» Aim
Copy the records below word for word, giving only the lines of text and leaving out the pictures.
○ ○ ○ ○ ○
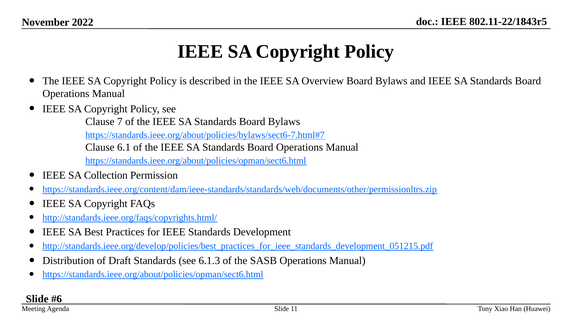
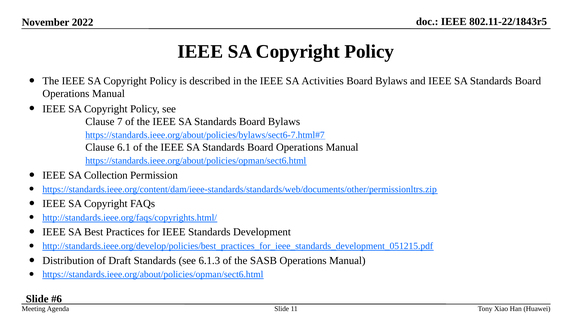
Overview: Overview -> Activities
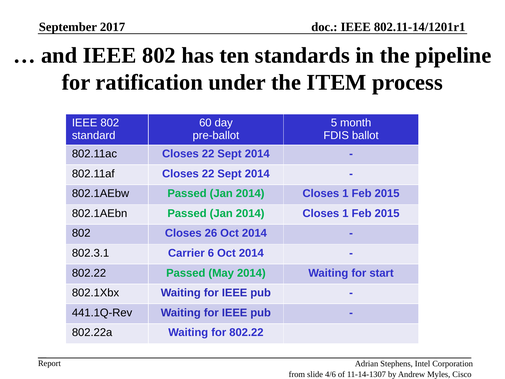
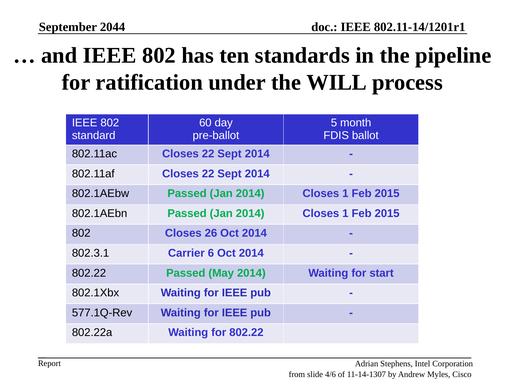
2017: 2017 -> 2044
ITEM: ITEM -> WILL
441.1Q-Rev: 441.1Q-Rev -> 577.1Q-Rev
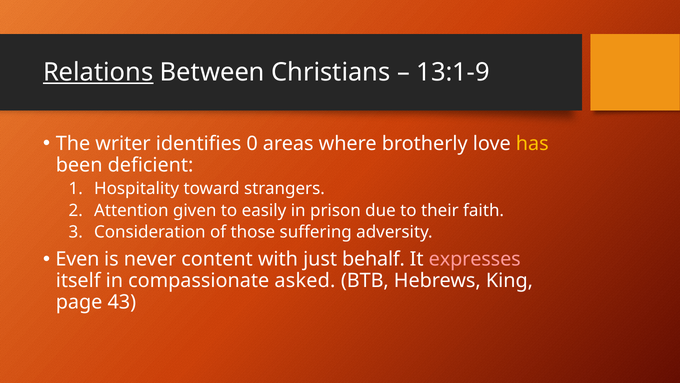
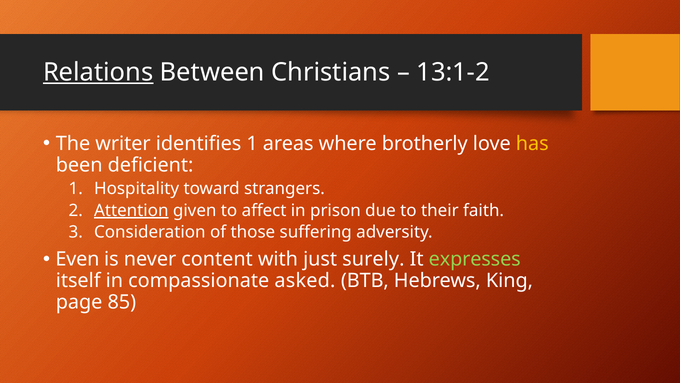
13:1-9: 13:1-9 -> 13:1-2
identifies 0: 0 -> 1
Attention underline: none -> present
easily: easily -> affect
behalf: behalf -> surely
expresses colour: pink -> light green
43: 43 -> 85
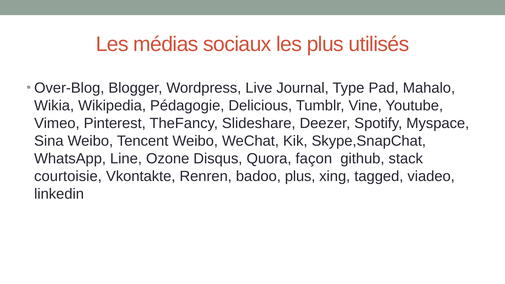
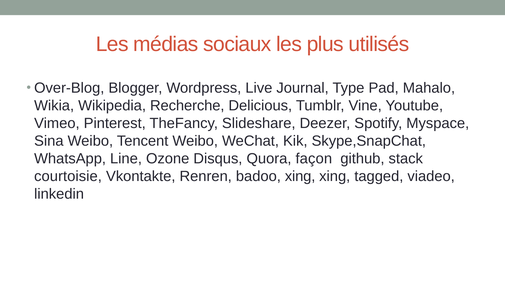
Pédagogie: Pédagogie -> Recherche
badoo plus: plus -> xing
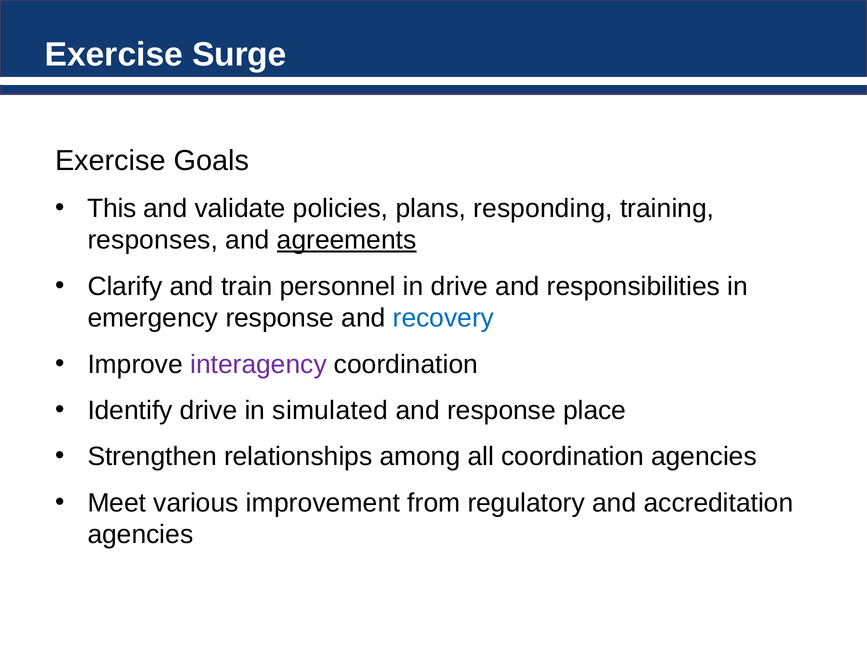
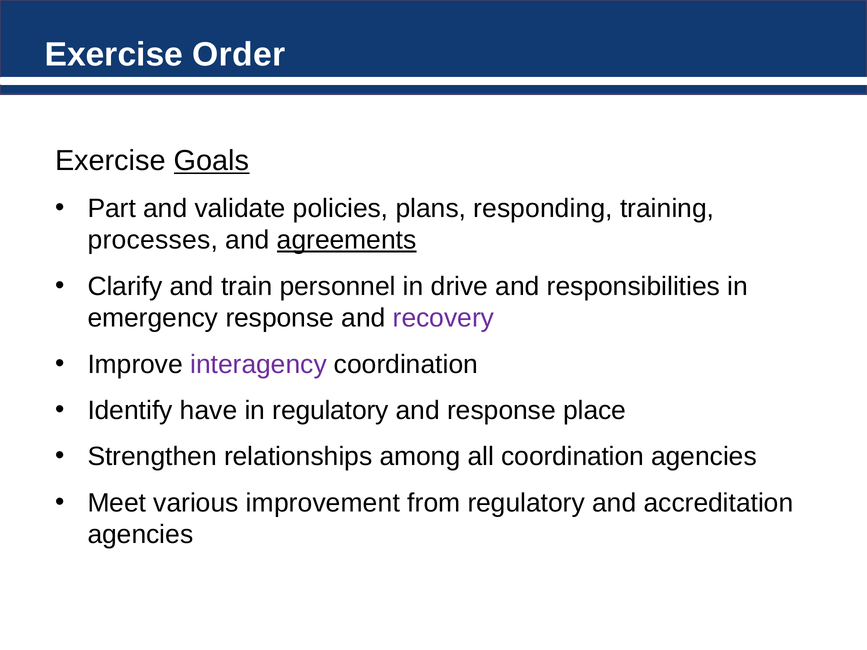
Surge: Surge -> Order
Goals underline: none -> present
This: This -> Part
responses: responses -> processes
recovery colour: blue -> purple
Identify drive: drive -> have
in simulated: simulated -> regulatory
○ ○ ○ ○ ○
» Task answer
Overview: Overview -> Activities
2017: 2017 -> 2044
ITEM: ITEM -> WILL
441.1Q-Rev: 441.1Q-Rev -> 577.1Q-Rev
13:1-9: 13:1-9 -> 13:1-2
identifies 0: 0 -> 1
Attention underline: none -> present
easily: easily -> affect
behalf: behalf -> surely
expresses colour: pink -> light green
43: 43 -> 85
Pédagogie: Pédagogie -> Recherche
badoo plus: plus -> xing
Surge: Surge -> Order
Goals underline: none -> present
This: This -> Part
responses: responses -> processes
recovery colour: blue -> purple
Identify drive: drive -> have
in simulated: simulated -> regulatory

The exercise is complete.